3.5.2 Why Do Doctors Often Ignore Cues?
It is unclear whether doctors frequently choose, consciously or unconsciously, to ignore emotive cues, or whether such cues are genuinely not identified, possibly because the emotion is not directly expressed (Suchman et al., 1997). Reasons for ignoring cues may be due to the increased level of distress they elicit in doctors than more informational cues (Butow et al., 2002, Zimmermann et al., 2007, Kim et al., 2004), because doctors lack ability or confidence to successfully acknowledge and respond to them (Levinson et al., 2000, Zimmermann et al., 2007) or because of their timing within the consultation. Doctors may also wish to prioritise medical complaints (Giron et al., 1998), perhaps due to worries that responding to emotion may increase consultation length, which is a valid concern in specialties such as General Practice (Levinson et al., 2000), where consultation time is limited to between seven and twenty minutes (Deveugele et al., 2002). However, it is important to note that adequate identification of, and responding to, patients’ cues can actually shorten rather than lengthen consultation length (Levinson et al., 2000).
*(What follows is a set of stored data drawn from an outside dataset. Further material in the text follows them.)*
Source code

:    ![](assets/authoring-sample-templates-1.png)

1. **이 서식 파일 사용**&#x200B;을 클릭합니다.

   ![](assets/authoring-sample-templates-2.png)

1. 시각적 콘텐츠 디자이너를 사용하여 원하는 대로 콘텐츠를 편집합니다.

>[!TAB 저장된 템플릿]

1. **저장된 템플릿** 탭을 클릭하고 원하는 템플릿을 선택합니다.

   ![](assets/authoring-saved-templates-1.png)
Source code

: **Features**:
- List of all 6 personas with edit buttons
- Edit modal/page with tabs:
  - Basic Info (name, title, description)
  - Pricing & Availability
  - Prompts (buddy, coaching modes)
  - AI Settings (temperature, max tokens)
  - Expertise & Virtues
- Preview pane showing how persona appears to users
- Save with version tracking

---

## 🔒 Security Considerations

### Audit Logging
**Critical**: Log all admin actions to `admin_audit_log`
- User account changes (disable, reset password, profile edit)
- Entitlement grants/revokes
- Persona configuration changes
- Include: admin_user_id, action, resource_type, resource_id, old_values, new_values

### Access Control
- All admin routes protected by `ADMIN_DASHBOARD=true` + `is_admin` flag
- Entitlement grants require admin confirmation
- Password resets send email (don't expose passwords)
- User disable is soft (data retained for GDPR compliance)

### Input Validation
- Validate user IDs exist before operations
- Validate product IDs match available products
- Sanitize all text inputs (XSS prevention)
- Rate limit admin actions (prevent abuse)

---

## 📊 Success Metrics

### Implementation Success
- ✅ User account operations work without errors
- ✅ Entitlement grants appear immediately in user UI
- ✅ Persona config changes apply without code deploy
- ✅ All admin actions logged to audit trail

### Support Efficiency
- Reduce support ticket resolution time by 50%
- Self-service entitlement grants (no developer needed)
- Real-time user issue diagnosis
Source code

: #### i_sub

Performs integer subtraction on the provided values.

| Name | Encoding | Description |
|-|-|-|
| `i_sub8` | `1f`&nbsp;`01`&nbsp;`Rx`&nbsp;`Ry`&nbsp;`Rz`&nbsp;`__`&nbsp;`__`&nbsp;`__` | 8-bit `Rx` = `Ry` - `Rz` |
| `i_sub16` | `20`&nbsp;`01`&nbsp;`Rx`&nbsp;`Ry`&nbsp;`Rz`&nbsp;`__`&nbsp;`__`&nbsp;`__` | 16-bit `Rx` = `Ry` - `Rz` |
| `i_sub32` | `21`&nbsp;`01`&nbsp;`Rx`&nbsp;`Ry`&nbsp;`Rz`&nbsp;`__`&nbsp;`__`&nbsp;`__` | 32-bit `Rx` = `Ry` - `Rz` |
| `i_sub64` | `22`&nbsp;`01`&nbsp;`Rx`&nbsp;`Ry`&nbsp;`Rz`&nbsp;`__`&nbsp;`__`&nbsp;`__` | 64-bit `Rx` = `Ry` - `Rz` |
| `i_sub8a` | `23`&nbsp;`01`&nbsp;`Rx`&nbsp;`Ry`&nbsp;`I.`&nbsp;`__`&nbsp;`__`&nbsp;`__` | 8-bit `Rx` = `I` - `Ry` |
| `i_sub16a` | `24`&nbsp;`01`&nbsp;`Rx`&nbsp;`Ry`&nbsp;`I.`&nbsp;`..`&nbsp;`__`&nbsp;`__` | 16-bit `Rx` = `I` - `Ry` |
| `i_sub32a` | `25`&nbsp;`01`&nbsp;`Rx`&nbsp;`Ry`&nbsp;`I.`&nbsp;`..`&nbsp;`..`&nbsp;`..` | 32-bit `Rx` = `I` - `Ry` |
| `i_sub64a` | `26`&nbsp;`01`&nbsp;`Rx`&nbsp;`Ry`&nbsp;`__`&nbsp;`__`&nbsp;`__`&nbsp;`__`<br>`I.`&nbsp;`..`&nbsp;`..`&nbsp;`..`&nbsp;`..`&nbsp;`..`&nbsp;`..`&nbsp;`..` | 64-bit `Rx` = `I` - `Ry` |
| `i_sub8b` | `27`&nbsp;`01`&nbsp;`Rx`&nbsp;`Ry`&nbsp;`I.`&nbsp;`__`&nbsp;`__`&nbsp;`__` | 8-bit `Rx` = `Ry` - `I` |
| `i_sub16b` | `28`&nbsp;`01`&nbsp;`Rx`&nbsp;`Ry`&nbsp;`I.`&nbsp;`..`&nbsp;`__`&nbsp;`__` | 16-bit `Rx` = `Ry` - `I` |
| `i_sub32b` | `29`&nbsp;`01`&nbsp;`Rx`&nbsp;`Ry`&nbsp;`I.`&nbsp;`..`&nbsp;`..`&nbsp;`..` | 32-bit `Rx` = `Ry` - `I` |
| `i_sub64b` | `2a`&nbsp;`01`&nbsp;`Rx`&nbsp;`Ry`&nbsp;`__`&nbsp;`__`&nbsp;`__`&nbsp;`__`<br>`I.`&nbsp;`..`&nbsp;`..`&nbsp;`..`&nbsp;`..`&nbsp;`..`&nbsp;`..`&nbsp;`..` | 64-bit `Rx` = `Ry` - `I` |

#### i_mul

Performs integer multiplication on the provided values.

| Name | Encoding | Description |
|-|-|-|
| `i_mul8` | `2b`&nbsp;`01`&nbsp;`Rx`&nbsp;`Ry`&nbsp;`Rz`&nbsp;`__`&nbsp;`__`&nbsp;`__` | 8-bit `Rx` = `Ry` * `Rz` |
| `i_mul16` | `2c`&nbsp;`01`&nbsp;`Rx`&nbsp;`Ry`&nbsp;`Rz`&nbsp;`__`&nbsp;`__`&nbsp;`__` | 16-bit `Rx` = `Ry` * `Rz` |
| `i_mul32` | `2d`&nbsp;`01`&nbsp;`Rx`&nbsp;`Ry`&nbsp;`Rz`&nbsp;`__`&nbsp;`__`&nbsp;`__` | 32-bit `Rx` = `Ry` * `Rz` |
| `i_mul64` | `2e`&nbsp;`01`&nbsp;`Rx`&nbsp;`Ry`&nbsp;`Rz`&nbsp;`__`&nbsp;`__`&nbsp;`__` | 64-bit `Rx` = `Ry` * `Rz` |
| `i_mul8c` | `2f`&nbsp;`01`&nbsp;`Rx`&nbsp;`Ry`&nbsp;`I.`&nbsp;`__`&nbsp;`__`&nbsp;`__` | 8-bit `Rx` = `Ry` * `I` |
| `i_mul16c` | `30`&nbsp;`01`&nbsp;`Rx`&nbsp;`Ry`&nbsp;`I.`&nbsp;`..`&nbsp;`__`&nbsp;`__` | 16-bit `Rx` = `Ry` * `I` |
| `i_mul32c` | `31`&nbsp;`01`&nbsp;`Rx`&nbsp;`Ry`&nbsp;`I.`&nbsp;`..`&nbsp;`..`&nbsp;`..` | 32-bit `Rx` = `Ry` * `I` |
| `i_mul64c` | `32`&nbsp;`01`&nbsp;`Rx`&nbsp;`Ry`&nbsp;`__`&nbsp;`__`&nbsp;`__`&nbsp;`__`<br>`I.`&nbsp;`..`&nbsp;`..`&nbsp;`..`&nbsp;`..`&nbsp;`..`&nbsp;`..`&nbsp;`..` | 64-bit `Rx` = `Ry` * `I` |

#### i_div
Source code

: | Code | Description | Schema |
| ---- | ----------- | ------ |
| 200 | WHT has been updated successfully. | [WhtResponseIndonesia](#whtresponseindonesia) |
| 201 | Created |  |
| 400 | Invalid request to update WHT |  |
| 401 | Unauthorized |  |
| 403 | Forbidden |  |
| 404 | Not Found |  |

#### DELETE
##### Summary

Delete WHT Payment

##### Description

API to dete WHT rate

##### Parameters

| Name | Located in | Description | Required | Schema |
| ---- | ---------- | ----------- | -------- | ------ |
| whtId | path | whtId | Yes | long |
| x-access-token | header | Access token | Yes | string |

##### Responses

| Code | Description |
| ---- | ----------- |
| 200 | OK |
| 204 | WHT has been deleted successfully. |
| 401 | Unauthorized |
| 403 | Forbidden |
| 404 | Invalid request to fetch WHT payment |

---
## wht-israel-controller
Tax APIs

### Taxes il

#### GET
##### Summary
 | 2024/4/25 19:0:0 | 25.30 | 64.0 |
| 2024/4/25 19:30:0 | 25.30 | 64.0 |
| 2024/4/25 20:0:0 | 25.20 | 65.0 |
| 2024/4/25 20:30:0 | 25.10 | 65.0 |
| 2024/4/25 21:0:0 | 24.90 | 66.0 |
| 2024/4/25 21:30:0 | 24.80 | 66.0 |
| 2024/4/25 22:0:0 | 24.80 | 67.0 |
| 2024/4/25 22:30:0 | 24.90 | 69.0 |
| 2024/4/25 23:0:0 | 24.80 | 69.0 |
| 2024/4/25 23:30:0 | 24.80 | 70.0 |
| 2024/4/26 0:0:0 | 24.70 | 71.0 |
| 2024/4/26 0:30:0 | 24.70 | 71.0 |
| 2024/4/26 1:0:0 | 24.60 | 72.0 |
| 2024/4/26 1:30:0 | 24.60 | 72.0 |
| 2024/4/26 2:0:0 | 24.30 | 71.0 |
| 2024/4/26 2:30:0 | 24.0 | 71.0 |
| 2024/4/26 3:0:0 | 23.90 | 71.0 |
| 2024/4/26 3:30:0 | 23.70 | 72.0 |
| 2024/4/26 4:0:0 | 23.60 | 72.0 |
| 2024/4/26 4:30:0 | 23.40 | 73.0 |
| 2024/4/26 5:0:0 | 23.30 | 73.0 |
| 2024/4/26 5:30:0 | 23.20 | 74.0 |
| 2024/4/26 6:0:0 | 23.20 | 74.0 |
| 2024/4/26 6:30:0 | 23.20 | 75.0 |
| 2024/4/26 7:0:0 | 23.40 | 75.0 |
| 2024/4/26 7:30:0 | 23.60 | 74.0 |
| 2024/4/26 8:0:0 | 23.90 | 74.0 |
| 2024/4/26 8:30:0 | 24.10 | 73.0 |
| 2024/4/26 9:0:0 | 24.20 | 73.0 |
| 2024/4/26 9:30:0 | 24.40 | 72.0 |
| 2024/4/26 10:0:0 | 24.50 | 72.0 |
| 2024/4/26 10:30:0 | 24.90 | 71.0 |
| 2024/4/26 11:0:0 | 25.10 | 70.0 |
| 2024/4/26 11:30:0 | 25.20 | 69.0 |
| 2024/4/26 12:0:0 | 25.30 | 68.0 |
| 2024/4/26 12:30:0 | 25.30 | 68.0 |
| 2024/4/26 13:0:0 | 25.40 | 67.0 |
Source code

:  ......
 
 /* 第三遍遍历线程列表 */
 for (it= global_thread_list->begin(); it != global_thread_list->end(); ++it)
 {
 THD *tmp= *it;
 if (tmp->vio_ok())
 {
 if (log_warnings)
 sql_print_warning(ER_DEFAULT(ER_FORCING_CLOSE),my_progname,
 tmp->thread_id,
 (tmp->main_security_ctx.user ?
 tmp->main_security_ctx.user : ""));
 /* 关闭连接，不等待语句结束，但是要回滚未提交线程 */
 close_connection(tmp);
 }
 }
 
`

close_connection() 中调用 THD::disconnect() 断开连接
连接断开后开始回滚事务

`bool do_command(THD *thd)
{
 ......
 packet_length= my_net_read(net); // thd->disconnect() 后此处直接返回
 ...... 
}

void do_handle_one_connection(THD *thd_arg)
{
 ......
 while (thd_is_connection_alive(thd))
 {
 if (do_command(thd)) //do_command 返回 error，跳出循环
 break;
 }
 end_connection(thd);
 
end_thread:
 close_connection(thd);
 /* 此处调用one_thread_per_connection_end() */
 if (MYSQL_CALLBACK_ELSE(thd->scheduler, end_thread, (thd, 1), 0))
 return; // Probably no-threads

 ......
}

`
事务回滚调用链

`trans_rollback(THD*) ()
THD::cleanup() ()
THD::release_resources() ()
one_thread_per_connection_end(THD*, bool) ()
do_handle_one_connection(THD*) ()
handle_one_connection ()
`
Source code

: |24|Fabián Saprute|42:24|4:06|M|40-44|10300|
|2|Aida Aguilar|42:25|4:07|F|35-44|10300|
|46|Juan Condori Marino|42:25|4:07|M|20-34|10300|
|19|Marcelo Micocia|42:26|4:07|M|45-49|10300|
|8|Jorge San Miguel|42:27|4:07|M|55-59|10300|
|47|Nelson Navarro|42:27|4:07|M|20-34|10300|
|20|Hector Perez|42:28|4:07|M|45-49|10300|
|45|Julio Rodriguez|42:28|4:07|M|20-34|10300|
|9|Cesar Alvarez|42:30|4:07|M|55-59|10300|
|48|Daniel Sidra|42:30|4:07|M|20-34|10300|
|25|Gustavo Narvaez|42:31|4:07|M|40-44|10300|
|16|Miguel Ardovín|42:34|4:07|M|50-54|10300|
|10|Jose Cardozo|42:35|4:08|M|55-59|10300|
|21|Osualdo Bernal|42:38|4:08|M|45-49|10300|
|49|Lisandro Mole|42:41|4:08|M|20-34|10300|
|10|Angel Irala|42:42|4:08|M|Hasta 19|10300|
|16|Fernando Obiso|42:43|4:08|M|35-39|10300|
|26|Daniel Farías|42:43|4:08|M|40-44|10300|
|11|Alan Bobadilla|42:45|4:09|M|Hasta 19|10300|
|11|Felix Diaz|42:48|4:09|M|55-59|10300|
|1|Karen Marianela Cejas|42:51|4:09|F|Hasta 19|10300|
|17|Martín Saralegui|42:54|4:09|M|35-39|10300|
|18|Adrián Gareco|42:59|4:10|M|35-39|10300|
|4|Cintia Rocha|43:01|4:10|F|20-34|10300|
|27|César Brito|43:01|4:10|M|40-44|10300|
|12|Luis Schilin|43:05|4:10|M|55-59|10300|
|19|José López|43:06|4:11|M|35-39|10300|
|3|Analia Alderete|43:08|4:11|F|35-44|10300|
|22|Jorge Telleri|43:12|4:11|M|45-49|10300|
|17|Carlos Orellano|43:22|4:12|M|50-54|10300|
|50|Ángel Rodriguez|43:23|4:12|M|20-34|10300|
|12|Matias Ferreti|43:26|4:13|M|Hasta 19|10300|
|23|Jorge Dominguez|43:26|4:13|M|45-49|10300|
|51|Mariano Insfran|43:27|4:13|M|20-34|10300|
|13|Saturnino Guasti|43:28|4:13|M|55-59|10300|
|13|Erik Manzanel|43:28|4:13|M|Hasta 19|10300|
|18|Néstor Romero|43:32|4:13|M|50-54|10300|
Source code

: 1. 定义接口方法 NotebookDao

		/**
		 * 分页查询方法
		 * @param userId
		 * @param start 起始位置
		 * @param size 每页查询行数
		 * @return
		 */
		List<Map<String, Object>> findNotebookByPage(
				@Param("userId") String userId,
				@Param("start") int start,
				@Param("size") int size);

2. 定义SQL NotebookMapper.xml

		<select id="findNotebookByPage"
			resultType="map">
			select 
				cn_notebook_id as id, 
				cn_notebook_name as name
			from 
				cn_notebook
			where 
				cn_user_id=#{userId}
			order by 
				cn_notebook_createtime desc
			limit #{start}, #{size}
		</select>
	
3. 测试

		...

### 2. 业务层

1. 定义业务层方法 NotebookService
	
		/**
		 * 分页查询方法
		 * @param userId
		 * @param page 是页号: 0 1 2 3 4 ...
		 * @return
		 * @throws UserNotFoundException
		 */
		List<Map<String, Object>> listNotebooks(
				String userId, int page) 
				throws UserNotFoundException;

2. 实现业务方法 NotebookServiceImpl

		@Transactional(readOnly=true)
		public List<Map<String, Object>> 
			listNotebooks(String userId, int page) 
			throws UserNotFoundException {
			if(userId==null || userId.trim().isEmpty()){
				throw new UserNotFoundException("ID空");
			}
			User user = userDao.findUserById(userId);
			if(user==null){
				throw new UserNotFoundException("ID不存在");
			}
Additionally, identifying and responding to emotion requires the doctor and patient to engage in emotive discourse, which may be challenging for doctors who employ strategies to avoid discussing psychosocial factors (Maguire and Pitceathly, 2002). As emotive cues are less frequently responded to than informational cues, it is
important to consider the role of individual characteristics influencing doctors’ PPC, including their ability to identify and respond to cues. This has been highlighted as an important research avenue (Eide et al., 2004b, Salmon et al., 2004, Epstein et al., 2007, Street et al., 2009); further understanding of influencers of PPC may improve patient care relating to psychosocial or emotional issues and impact on undergraduate and postgraduate teaching of PPC.